Sur les conclusions à fin d’injonction et d’astreinte :
5. Aux termes de l’article L. 614-16 du code de l’entrée et du séjour des étrangers et du droit d’asile : « Si la décision portant obligation de quitter le territoire français est annulée, () l’étranger est muni d’une autorisation provisoire de séjour jusqu’à ce que l’autorité administrative ait à nouveau statué sur son cas. ».
6. Le présent jugement implique que la préfète de l’Essonne, ou le préfet territorialement compétent au regard du lieu de résidence de l’intéressée, renouvelle le titre de séjour de Mme B, dans un délai de quinze jours à compter de la notification du jugement à intervenir. Il n’y a pas lieu d’assortir cette injonction d’une astreinte.

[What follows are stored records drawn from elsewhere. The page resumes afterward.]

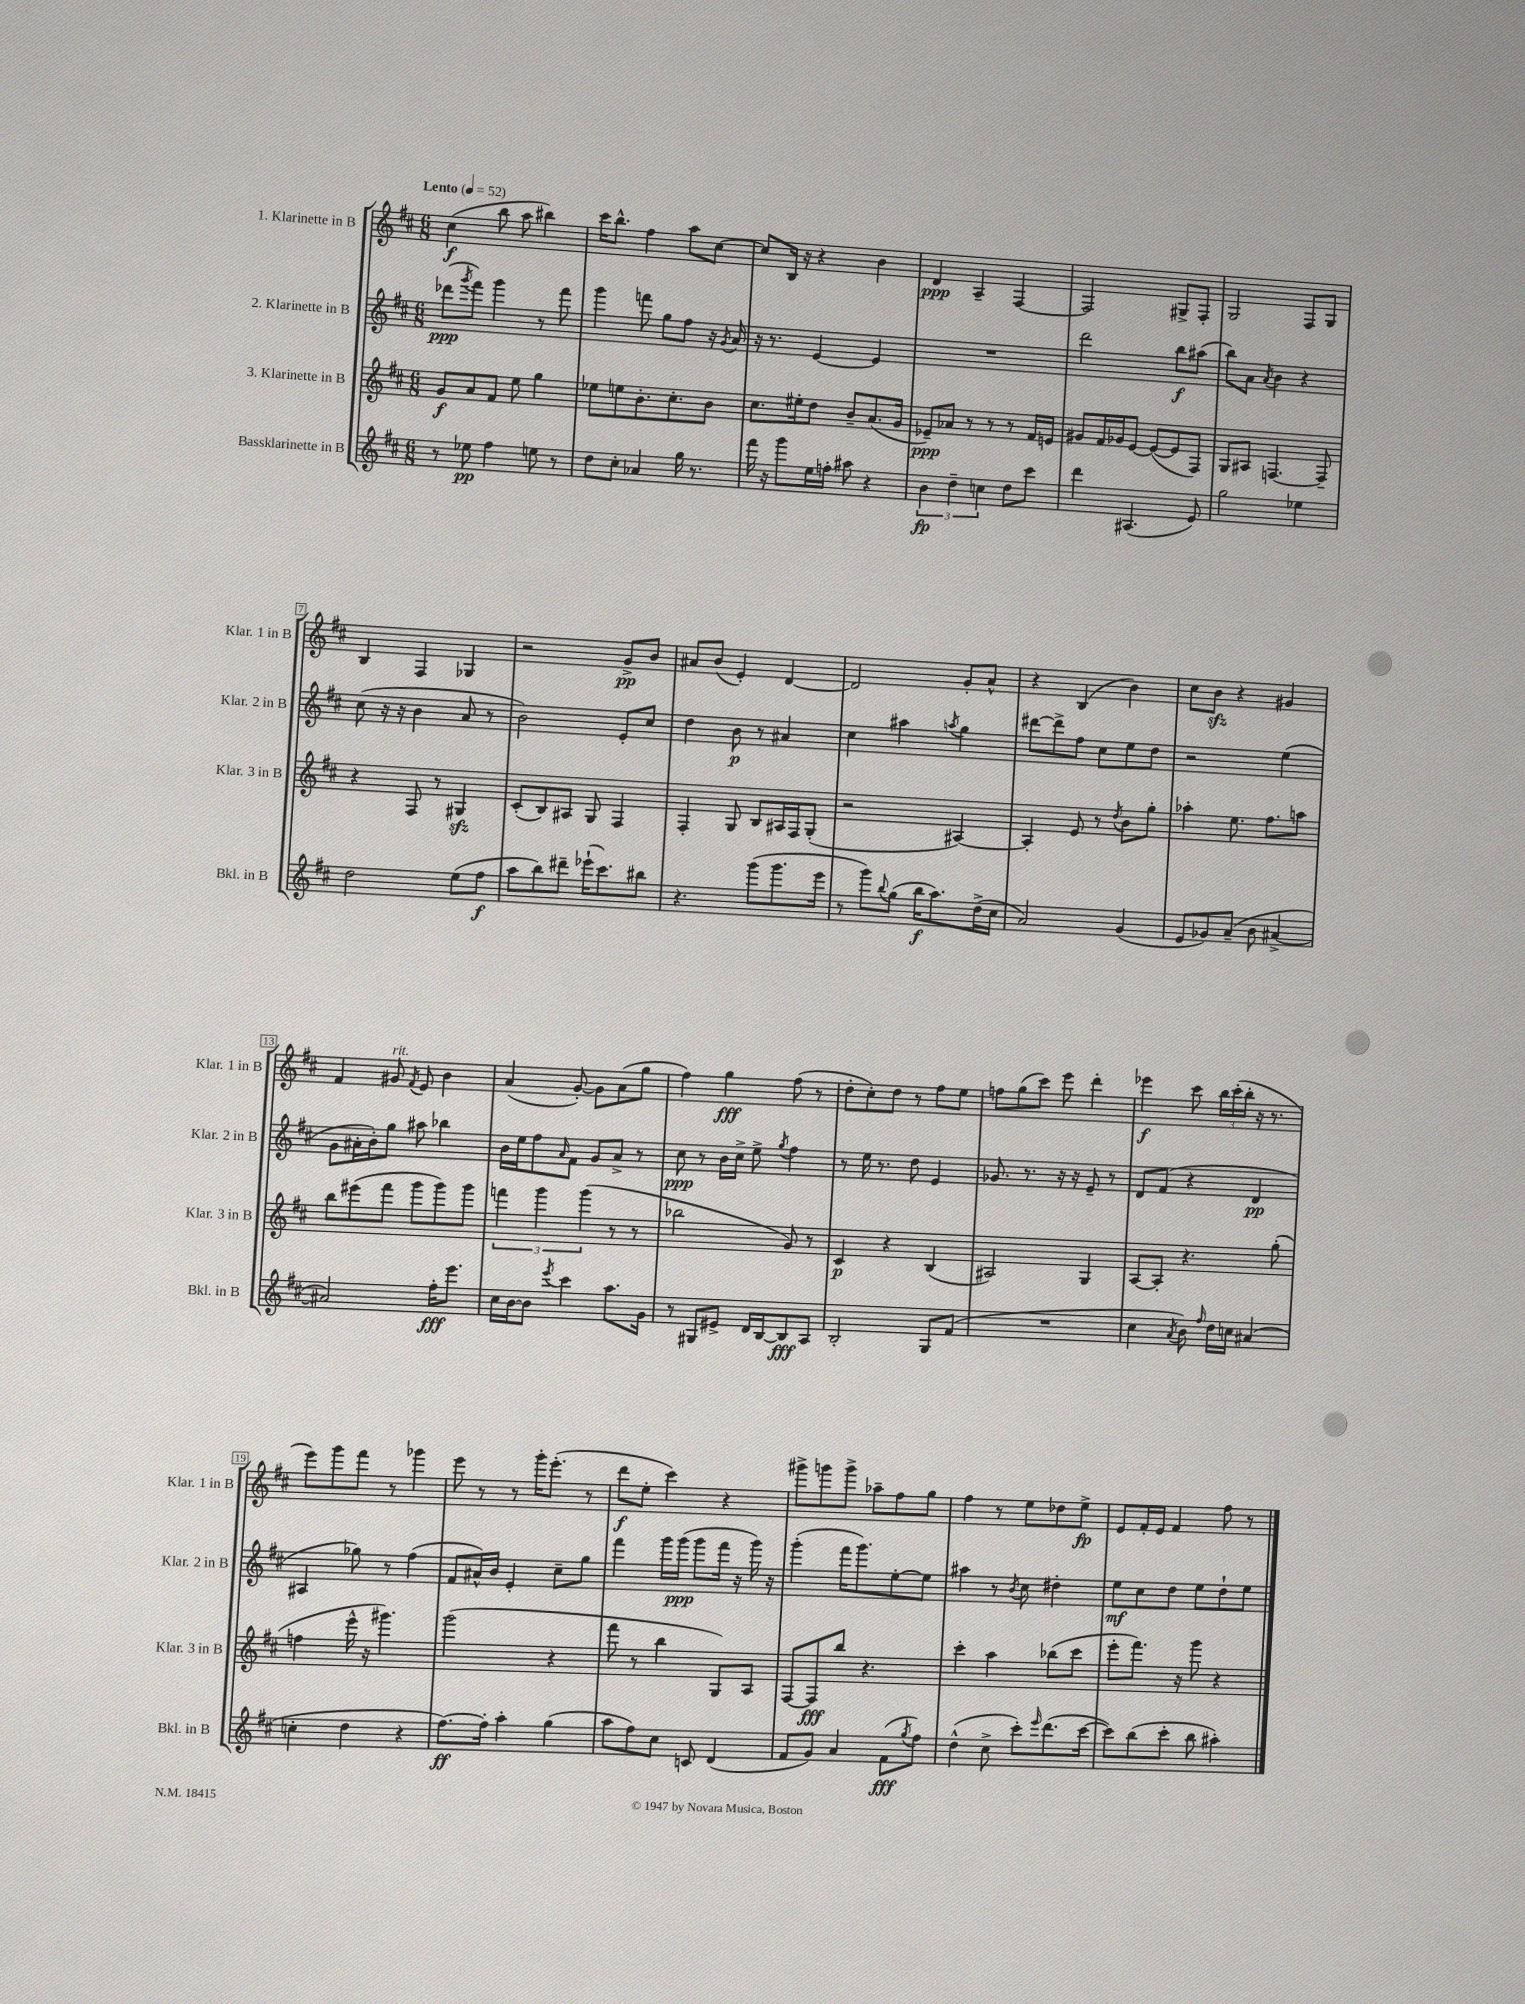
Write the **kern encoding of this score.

**kern	**kern	**kern	**kern
*staff4	*staff3	*staff2	*staff1
*clefG2	*clefG2	*clefG2	*clefG2
*k[f#c#]	*k[f#c#]	*k[f#c#]	*k[f#c#]
*M6/8	*M6/8	*M6/8	*M6/8
*MM52	*MM52	*MM52	*MM52
8r	8g	(8ddd-	(4cc#
.	.	8qggg	.
8ee-	8a	8fff#)	.
4ff#	8f#	4ggg	8bb
.	8ee	.	8aa
8ee	4gg	8r	4bb#)
8r	.	8fff#	.
=	=	=	=
8dd	8ee-	4ggg	16ccc#
.	.	.	8.bb^^
8cc#'	8ee	.	.
4a-	8.b'	8fff	4ff#
.	.	8gg	.
.	8.cc#'	.	.
16gg	.	8ff#	8aa
8.r	.	.	.
.	8b	16r	[8cc#
.	.	8qg	.
.	.	16a	.
=	=	=	=
16fff#	8.cc#	16r	8cc#]
16r	.	8.r	.
8ggg	.	.	16B
.	16ee#'	.	16r
16ee	8dd	[4e	4r
16ff'	.	.	.
8aa#	8b~	.	.
4r	(8.a	4e]	4b
.	16g	.	.
=	=	=	=
6b	8e-~)	2.r	4d
.	8a-	.	.
6dd~	.	.	.
.	8r	.	4A~
6cc	.	.	.
.	8r	.	.
8dd	8r	.	[4F#
8ccc#	16f#	.	.
.	16e	.	.
=	=	=	=
4ddd	8g#	2ddd	2F#]
.	16f#	.	.
.	16g-	.	.
(4.A#	[8e	.	.
.	(8e_	.	.
.	8e]	8bb	8G#^
8e)	8F#)	(8aa#	8F#'
=	=	=	=
2gg	8G	8bb)	2G
.	8A#	8a	.
.	.	8qa	.
.	[4.F	4b	.
4ee-	.	4r	8F#
.	8F~]	.	8G
=	=	=	=
2dd	4r	(8cc#	4B
.	.	16r	.
.	.	16r	.
.	8F#	4b	4F#
.	8r	.	.
(8ee	4G#	8a	4G-
8ff#	.	8r	.
=	=	=	=
8aa	(8c#'	2b)	2r
8bb)	8B)	.	.
8ddd#~	8A#	.	.
(16eee-`	8G	.	.
8.ccc#)	.	.	.
.	4F#	8e'	8g^
8bb#	.	8cc#	8b
=	=	=	=
4.r	4F#'	4dd	8a#
.	.	.	(8b
.	8G	8b	4e')
(8ggg	8B	8r	.
8.ggg	16A#	4a#	[4d
.	16F#	.	.
.	(8G'	.	.
16eee	.	.	.
=	=	=	=
8r	2r	4cc#	2d]
8ggg)	.	.	.
8qqbb	.	.	.
(8gg	.	4aa#	.
16bb	.	.	.
8.aa)	.	.	.
.	.	8qaa	.
.	[4A#)	4gg	8g'
(16dd^	.	.	8a^^
16cc#	.	.	.
=	=	=	=
2a)	4A#']	[8ddd#	4r
.	.	8ddd#^]	.
.	8e	8ff#	(4B
.	8r	8cc#	.
.	8qdd	.	.
(4g	8b	8ee	4b)
.	8gg'	8dd	.
=	=	=	=
8e	4aa-'	2r	8cc#
8g-)	.	.	8b
(8a~	8.ee	.	4r
8b	.	.	.
.	8.ff#	.	.
[4a#^	.	(4ee	4g#
.	8aa	.	.
=	=	=	=
2a#])	8bb	8g	4f#
.	(8eee#	16a#'	.
.	.	16b')	.
.	8fff#	8gg	8g#
.	.	.	8qf#
.	8ggg	8aa#	8e
16ff#'	8ggg)	4bb-	4b
8.eee	.	.	.
.	8ggg	.	.
=	=	=	=
16cc#	6fff	16b	(4a
[16b	.	16ee	.
8b]	.	8ff#	.
.	6ggg	.	.
8qeee	.	16qqa	.
4ccc#	.	8f#	[8g')
.	(6ggg	.	.
.	.	8g	8g]
8.aa	8r	8a^	(8a
.	8r	8r	8gg
16g	.	.	.
=	=	=	=
8r	2bb-	8cc#	4ff#)
8G#	.	8r	.
8e#^	.	16b	4gg
.	.	16cc#^	.
16d	.	8ee^	.
[16B	.	.	.
.	.	8qgg	.
8B]	8g)	4ff#	(8ff#
8A	8r	.	8r
=	=	=	=
2B'	4c#	8r	8dd'
.	.	16ee	8cc#')
.	.	8.r	.
.	4r	.	8dd
.	.	8dd	8r
8G	(4B	4e	8ff#
(8f#	.	.	8ee
=	=	=	=
2.r	2A#)	8.g-	8ff
.	.	.	(8gg
.	.	8.r	.
.	.	.	8ccc#)
.	.	16r	8eee
.	.	16r	.
.	4G	8e~	4ddd'
.	.	8r	.
=	=	=	=
4cc#	[8A	8d	4eee-
.	8A']	(8f#	.
8qa	.	.	.
8b)	4.r	4r	8ccc#
16qqff#	.	.	.
16dd	.	.	24bb
.	.	.	(24ccc#'
16cc	.	.	.
.	.	.	24bb'
(4a#	.	4d	16r
.	.	.	8.r
.	(8gg'	.	.
=	=	=	=
4cc'	4ff	4A#	8eee)
.	.	.	8ggg
4dd	16eee^^	8gg-)	8fff#
.	16r	.	.
.	4.ggg#)	8r	8r
4r	.	(4ff#	4ggg-
=	=	=	=
[8.ff#)	(2ggg	8f#	8eee
.	.	16a#^^)	8r
16ff#']	.	16b	.
4aa'	.	4e'	8r
.	.	.	16ggg'
.	.	.	(8.eee'
(4gg	4r	8cc#~	.
.	.	8gg	8r
=	=	=	=
8aa	8fff#	4fff#	8ddd
8ff#)	8r	.	8ee'
8cc#	4bb	16ggg	4ccc#)
.	.	(16ggg	.
8c	.	8ggg	.
(4d	8G)	16fff#	4r
.	.	16r	.
.	8A	16ggg)	.
.	.	16r	.
=	=	=	=
8f#	[8F#	(4ggg'	8ggg#^
8g)	8F#]	.	8ggg
4a	8bb	16fff#	8ggg^
.	.	8.ggg)	.
.	4.r	.	8aa-~
(8f#	.	[8ee'	8ff#
8qgg	.	.	.
8ff#)	.	8ee]	8gg
=	=	=	=
(4dd^^	4ccc#'	4aa#	4ff#
8cc#^	4aa	8r	8r
.	.	8qb	.
8ccc#')	.	8cc#	8ee
16qqeee	.	.	.
(8.ddd	(8bb-	4dd#'	8dd-
.	8ccc#	.	8ee^
[16ccc#	.	.	.
=	=	=	=
8ccc#])	8eee'	8ee	8e
(8bb	8.fff#)	8cc#	16f#'
.	.	.	16e
8ccc#'	.	8dd	4f#
.	16r	.	.
8bb	8ggg	8ee	.
4aa#')	4r	8dd`	8ff#
.	.	8ee	8r
==	==	==	==
*-	*-	*-	*-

Sur les frais liés au litige :
7. Il y a lieu, dans les circonstances de l’espèce, de mettre à la charge de l’Etat la somme de 1 000 euros à verser à Mme B au titre de l’article L.761-1 du code de justice administrative.
D E C I D E :
Article 1er : L’arrêté de la préfète de l’Essonne du 2 septembre 2024 est annulé.
Article 2 : Il est enjoint à la préfète de l’Essonne, ou au préfet territorialement compétent au regard du lieu de résidence de la requérante, de renouveler le titre de séjour de Mme B, dans un délai de quinze jours à compter de la notification du jugement à intervenir.
Article 3 : L’Etat versera à Mme B la somme de 1 000 (mille) euros au titre de l’article L. 761-1 du code de justice administrative.
Article 4 : Le surplus des conclusions de la requête est rejeté.
Article 5 : Le présent jugement sera notifié à Mme A B, au ministre de l’intérieur et à la préfète de l’Essonne.
Délibéré après l’audience du 19 mai 2025, à laquelle siégeaient :
M. Ouardes, président,
M. Jauffret, premier conseiller,
M. Fraisseix, premier conseiller.
Rendu public par mise à disposition au greffe le 2 juin 2025.
Le rapporteur,
signé
P. Fraisseix
Le président,
signé
P. Ouardes
La greffière,
signé
E. Amegee
La République mande et ordonne à la préfète de l’Essonne en ce qui la concerne et à tous commissaires de justice à ce requis en ce qui concerne les voies de droit commun contre les parties privées de pourvoir à l’exécution de la présente décision.